How to Make It
In a small bowl, gradually whisk the olive oil into the vinegar until incorporated. Season with salt and pepper.
In a medium saucepan, cover the quail eggs with 2 inches of water and bring to a boil. Cover the pan, remove from the heat and let stand for 5 minutes. (If using large eggs, let stand off the heat for 10 minutes.) Transfer the eggs to a bowl of ice water and let cool completely. Peel and halve them.
Meanwhile, in a medium saucepan of salted boiling water, blanch the beans until crisp-tender, about 3 minutes. Drain and transfer to another ice bath to cool.
Squeeze the lemon half into a bowl of cold water. Snap off the outer leaves of 1 artichoke. Using a sharp knife, cut off its top half and trim the base and stem. Using a melon baller or a spoon, scoop out the furry choke. Add the artichoke to the lemon water. Repeat with the remaining artichokes. Very thinly slice the artichokes and return them to the lemon water.

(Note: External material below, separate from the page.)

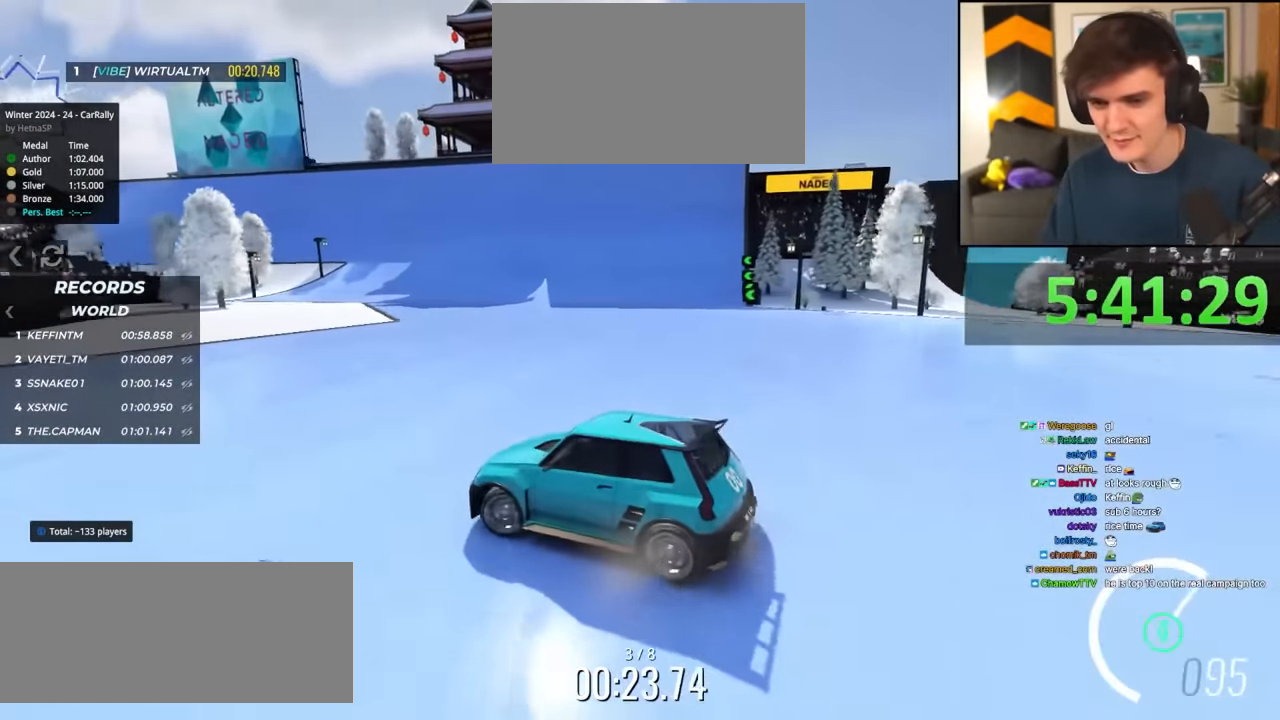
{"keys": ["up"], "events": [[17, "left", "up"], [250, "left", "down"], [300, "left", "up"]]}
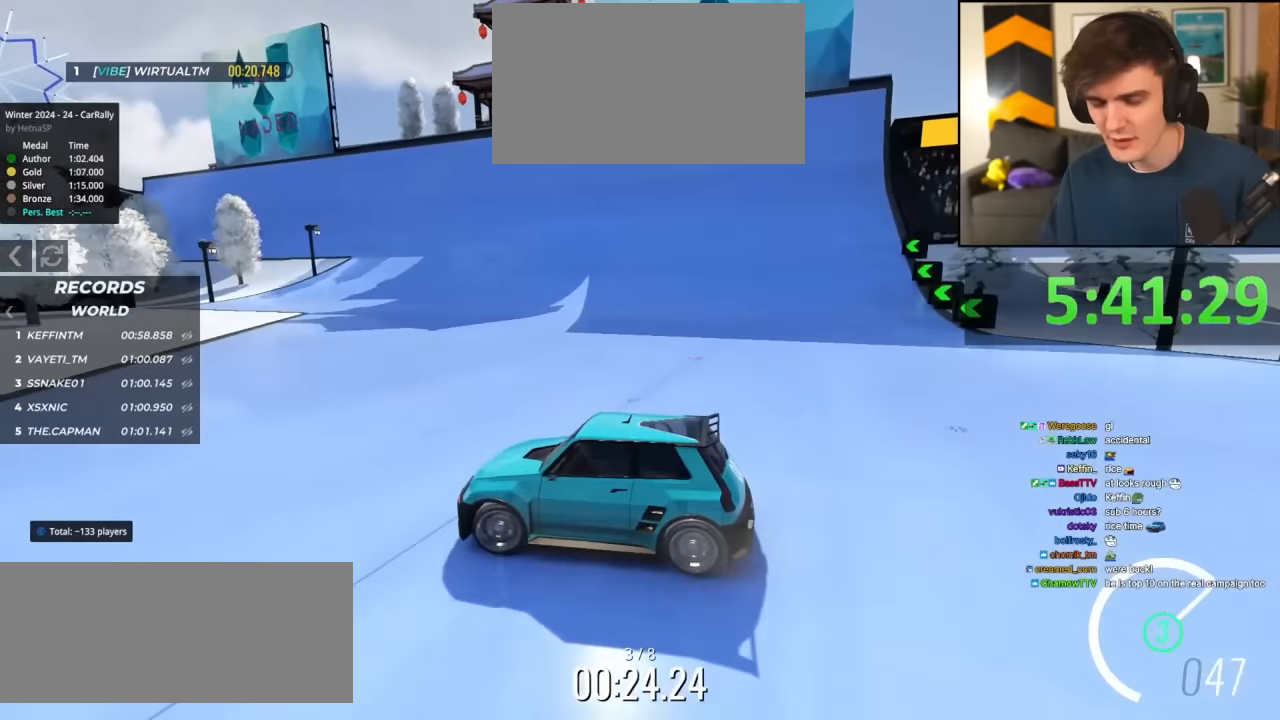
{"keys": ["up"], "events": [[167, "left", "down"], [217, "left", "up"], [350, "left", "down"], [450, "left", "up"]]}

Arrange the baby greens on a platter. Drain the artichokes and pat dry with paper towels. Arrange the artichokes, tomatoes, bell peppers, tuna, anchovies, olives, eggs and green beans on the greens in rows; alternatively, gently mix the salad. Drizzle half of the dressing over the salad and garnish with basil. Serve the remaining dressing on the side.